A sentença foi proferida nesta quinta-feira (26), no Fórum Desembargador Sarney Costa, sob a presidência do juiz Gilberto de Moura Lima, titular da 1ª Vara do Tribunal do Júri. O réu foi condenado por homicídio qualificado por motivo fútil e deverá iniciar imediatamente o cumprimento da pena. Ele já estava custodiado desde o ocorrido e foi mantido no sistema prisional.

O Ministério Público foi representado pelo promotor Raimundo Benedito Barros Pinto. A defesa ficou a cargo do advogado Erivelton Lago e das advogadas Hélen Oliveira e Samira Sima.

Discussão após colisão terminou em morte

De acordo com a denúncia, a confusão começou após o veículo conduzido pelo policial atingir o retrovisor do carro da vítima.

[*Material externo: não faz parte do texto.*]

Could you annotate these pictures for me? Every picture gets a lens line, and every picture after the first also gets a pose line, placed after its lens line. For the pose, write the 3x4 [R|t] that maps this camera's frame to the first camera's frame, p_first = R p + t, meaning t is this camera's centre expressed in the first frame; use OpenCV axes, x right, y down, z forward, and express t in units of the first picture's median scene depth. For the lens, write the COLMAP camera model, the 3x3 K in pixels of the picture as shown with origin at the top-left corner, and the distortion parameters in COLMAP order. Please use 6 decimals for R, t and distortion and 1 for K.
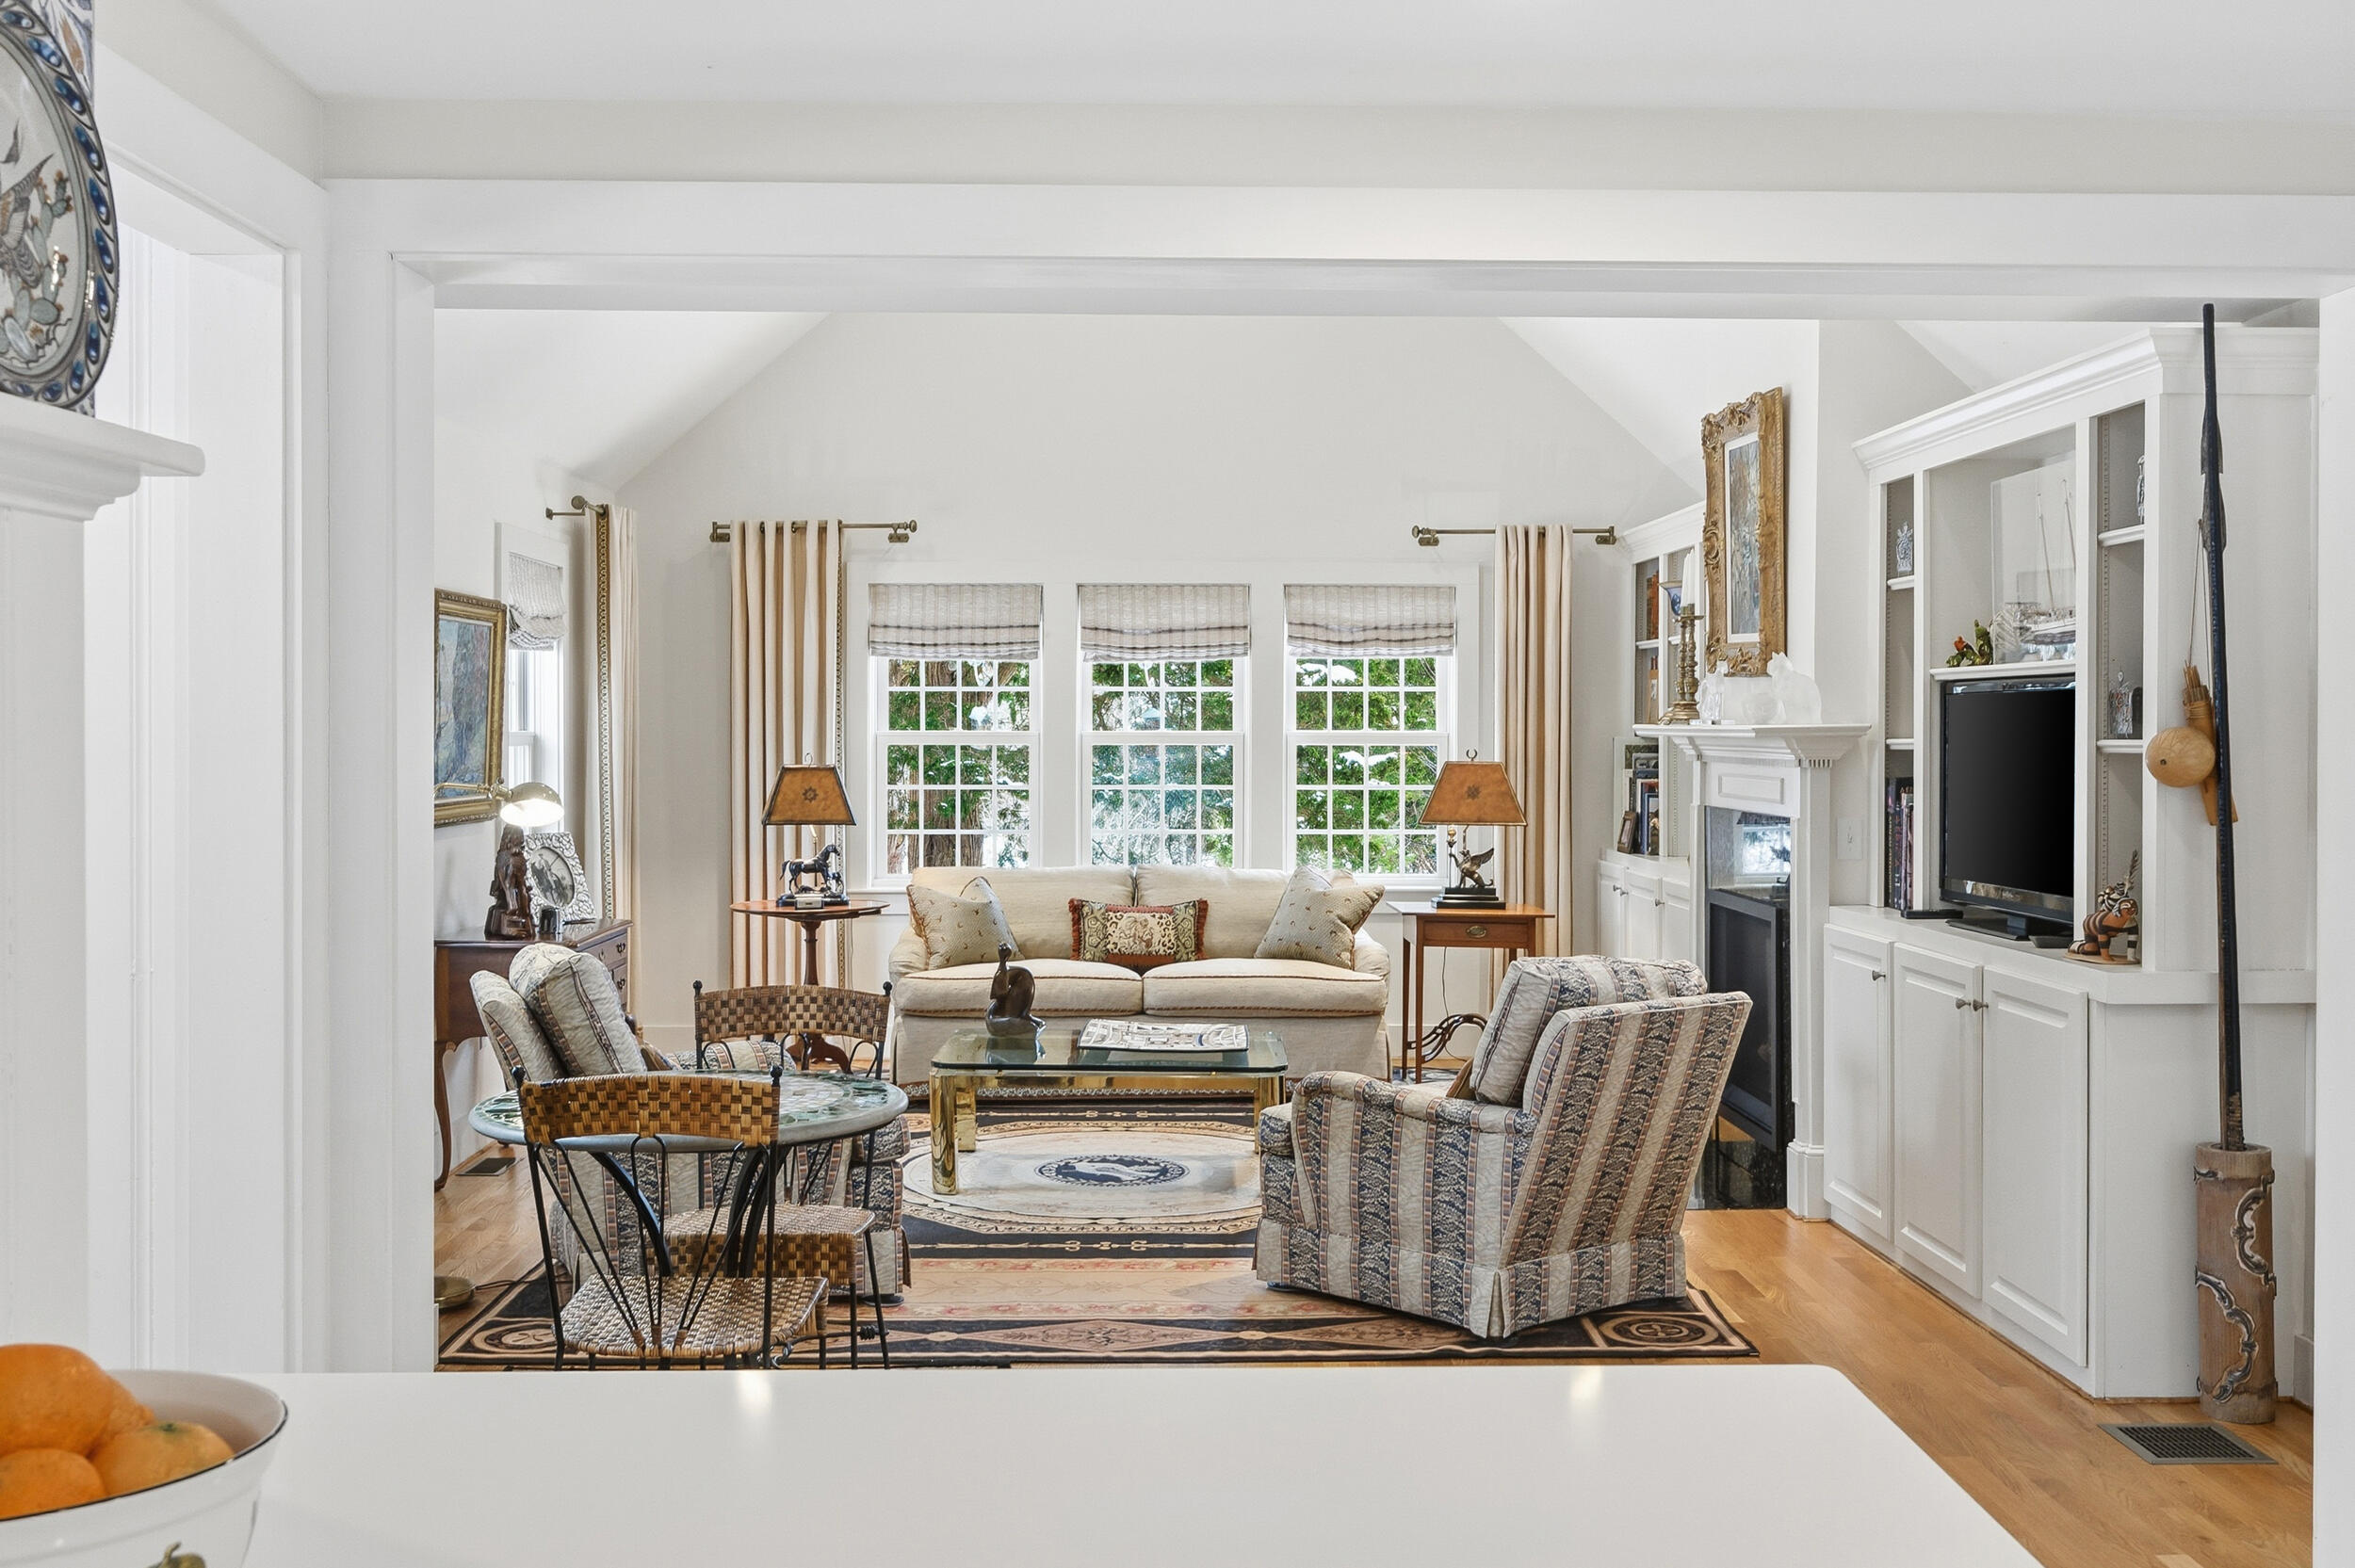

Enildo deixava o evento acompanhado da esposa quando tentou resolver o prejuízo causado pela colisão, momento em que iniciou-se uma discussão.

Segundo as investigações, o militar teria agredido a vítima com socos e chutes, fazendo com que ela caísse desacordada. Ao se levantar, Enildo teria se aproximado do carro do policial segurando um cone de sinalização. O acusado, então, efetuou um disparo de arma de fogo de dentro do veículo, atingindo a vítima no peito. Enildo morreu ainda no local.

O crime aconteceu nas proximidades da Avenida Daniel de La Touche e foi registrado por pessoas que deixavam o show, imagens que contribuíram para o andamento das apurações.

Defesa alegou legítima defesa

Durante o julgamento, cinco testemunhas foram ouvidas, incluindo as esposas da vítima e do réu. Em interrogatório, o policial afirmou que agiu em legítima defesa, alegando que estava cercado por populares e que efetuou o disparo ao perceber a aproximação da vítima com um objeto que não conseguiu identificar.

Em depoimentos anteriores, o militar sustentou que não teve intenção de matar e que reagiu diante da situação que considerou ameaçadora.

Perda do cargo público

Na sentença, o magistrado também determinou a perda da função pública exercida pelo réu, conforme previsto no Código Penal. À época do crime, o policial era lotado no 21º Batalhão da Polícia Militar do Maranhão.

Após o ocorrido, o acusado se apresentou espontaneamente à Superintendência de Homicídios e Proteção à Pessoa. Paralelamente ao processo criminal, a corporação instaurou procedimento administrativo disciplinar para apurar a conduta do agente, que já respondia a outras investigações internas relacionadas a suposto abuso de autoridade.

Com a decisão do júri, o caso é encerrado em primeira instância, consolidando a responsabilização criminal do policial pela morte de Enildo Penha Mota.